“The robber must have been a chauffeur, Elinor,” said Mary, “and a very good one, too, because he not only knew how to run the Comet but to repair it.”

“What are we going to do?” asked Elinor irrelevantly.

The two girls stood thinking. The robber had not taken their suitcases which they had been obliged to unstrap and open the night before; nor had he touched their camping outfit. Only the motor had been filched from them while they slept.

“I think the first thing to do is to make ourselves comfortable,” Mary remarked as her eyes fell on the alcohol stove. “Then we’ll get breakfast and Billie will be more cheerful. Perhaps someone will come along by then.”

As soon as Billie noticed her friends arranging their tumbled hair and washing their faces from the bottle of drinking water they always carried with them, she stopped crying at once.

“I’m awfully ashamed,” she exclaimed, as embarrassed as a boy caught in the act of shedding tears. “I’m afraid I’ve been a fearful cry-baby, as if weeping could do any good. Here, let’s wash them off and get busy,” she added, trying to smile while she poured some of the water over her pocket handkerchief and bathed her red eyes.

“Don’t you care, Billie,” cried Nancy. “I was glad to see you a little human like the rest of us. And it was a dreadful blow.”

Mary, with her unfailing desire to make everybody comfortable under the most trying circumstances, began presently to prepare coffee over the alcohol stove, and the fragrance of the bean did seem to comfort them somewhat in their trying position. When the most optimistic person in a party becomes the prey of wretchedness, the others usually pretend a cheerfulness they by no means feel. But now that Billie had regained her composure, Miss Campbell’s spirits began to sink.

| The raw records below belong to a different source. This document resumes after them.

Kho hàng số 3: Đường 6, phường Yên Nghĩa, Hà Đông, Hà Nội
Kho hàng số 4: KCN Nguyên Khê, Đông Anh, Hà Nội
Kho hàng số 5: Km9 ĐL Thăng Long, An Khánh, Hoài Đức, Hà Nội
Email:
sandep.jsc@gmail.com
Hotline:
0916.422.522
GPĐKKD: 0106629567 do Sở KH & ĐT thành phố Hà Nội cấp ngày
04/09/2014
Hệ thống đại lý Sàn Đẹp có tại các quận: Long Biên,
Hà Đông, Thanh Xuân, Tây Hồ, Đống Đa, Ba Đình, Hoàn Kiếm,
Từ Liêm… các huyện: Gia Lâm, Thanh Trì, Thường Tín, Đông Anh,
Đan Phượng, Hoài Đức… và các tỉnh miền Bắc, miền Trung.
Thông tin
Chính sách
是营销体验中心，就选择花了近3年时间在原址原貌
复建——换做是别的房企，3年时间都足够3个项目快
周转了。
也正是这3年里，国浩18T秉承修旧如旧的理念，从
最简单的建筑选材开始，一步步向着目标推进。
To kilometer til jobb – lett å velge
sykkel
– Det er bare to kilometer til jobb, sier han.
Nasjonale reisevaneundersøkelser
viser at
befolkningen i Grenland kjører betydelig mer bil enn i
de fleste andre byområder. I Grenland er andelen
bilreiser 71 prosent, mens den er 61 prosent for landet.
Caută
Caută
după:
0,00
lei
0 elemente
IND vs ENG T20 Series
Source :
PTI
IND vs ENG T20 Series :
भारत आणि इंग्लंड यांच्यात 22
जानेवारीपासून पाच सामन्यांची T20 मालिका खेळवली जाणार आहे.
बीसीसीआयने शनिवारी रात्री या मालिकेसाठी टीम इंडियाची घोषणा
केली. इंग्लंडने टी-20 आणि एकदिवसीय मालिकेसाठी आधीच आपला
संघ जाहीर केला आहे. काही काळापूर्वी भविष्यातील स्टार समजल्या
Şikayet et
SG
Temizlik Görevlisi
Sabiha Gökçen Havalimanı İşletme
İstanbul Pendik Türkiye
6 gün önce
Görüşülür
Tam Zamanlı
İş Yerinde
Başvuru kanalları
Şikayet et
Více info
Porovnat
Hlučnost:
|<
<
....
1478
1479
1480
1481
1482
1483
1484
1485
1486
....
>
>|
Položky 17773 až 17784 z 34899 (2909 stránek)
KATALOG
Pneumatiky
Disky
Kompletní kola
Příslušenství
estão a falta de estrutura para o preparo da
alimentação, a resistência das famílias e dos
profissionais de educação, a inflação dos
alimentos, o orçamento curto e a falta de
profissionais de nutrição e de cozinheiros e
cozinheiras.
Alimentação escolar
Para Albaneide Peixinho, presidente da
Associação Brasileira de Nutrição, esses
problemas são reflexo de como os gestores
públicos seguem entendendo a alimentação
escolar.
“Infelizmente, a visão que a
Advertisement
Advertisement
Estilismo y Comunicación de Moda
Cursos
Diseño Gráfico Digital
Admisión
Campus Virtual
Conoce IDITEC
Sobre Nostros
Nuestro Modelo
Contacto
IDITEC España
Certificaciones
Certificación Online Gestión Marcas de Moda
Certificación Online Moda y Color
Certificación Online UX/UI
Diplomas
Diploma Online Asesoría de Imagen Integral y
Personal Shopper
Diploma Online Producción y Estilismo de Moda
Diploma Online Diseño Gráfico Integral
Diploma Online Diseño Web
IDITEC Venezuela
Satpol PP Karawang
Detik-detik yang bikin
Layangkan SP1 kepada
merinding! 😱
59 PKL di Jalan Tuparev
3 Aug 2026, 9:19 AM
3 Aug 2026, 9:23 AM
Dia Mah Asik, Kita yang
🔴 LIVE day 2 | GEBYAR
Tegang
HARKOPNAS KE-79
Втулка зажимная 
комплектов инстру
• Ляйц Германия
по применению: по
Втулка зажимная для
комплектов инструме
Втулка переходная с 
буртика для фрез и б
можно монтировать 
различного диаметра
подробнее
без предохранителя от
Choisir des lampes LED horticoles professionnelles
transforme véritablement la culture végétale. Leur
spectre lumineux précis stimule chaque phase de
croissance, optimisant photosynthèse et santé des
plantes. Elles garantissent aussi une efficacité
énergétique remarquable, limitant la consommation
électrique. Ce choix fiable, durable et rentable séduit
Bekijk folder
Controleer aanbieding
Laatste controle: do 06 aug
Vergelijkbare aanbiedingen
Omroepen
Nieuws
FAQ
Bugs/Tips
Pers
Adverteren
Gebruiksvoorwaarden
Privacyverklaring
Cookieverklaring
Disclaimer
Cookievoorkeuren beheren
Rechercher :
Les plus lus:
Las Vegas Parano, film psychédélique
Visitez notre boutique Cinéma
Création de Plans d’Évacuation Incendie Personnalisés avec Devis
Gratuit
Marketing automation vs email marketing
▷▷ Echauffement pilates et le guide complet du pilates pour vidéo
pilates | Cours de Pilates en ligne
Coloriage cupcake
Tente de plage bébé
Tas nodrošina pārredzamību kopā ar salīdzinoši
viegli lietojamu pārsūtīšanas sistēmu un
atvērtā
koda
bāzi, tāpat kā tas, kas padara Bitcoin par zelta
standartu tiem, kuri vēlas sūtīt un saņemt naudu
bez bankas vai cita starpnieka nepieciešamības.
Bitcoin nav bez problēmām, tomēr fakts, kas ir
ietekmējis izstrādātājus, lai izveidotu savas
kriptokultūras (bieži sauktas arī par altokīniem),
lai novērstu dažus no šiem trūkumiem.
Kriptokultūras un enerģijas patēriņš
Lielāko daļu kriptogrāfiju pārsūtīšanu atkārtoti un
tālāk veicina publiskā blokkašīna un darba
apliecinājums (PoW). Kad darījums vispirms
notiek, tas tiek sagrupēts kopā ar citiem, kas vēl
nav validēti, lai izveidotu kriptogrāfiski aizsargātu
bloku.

She made a pitiful little toilet with a teacupful of drinking water and her eau de cologne. She arranged her snow white hair in its usual three-finger puffs, pinned on her lace jabot with great care and then surveyed the far-stretching country with an uneasy glance.

“If one robber is around another is sure to be,” she began. “Oh, dear, oh, dear! if we had only never started on this madman’s journey. Your father was a foolish fellow ever to have consented, Billie. What are we but five weak helpless women lost in the wilderness?”